The election - a political event not an economic event
At James Sharp we could discuss endlessly the outcome of the election, but that is for others to do. As an independent stockbroking partnership we want to put the outcome into context for the investor. Primarily it should be considered a political event, not an economic one.
The main economic impact has been a weaker British Pound against its peers. As we saw with Brexit the weak pound has had a positive impact on the FTSE100 due to the level of overseas earnings. Conversely, it has had a moderately negative impact on the FTSE250 due to the lack of overseas earnings in that index.
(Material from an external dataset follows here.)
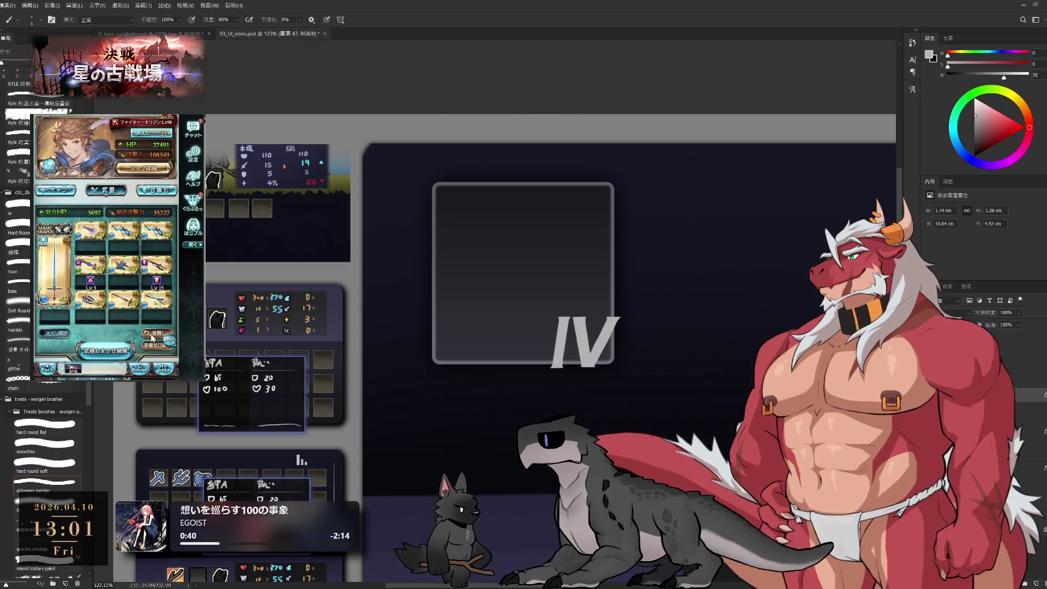
{"action": "left_click", "coordinate": [55, 190]}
The likelihood of any interest rate rises has been pushed further out into the future. Weaker confidence will likely feed through to economic data. The monetary policy committee will take a cautionary approach to any interest rate rises. Income producing assets will remain supported if the low-interest rate environment prevails.
Poor consumer confidence will impact on domestic companies most such as general retailers, car sales, restaurant chains and housebuilders (though low-interest rates and government policies should remain supportive).
Perhaps one area of special mention would be the utilities sector. Jeremy Corbyn's policy to renationalise these industries seems to have been a popular one. If it is politically expedient to impose heavier regulation then this could be a concern.
The Brexit negotiations are likely to take a softer approach to account for the broader political influence. A more collegiate approach to the negotiations must be pursued to have any chance of being credible. Single market access can no longer be ruled out. This may not be so bad in the long run for the UK economy.
Stuart Forshaw, Investment Analyst at James Sharp & Co, predicts there will be more political upheaval to follow: "Another EU referendum is unlikely. Another general election is clearly quite possible, but not in the short term.
"If the political mess creates sufficient buying opportunities then do so. The broad approach remains to buy quality companies at a fair price and hold them for the longer term."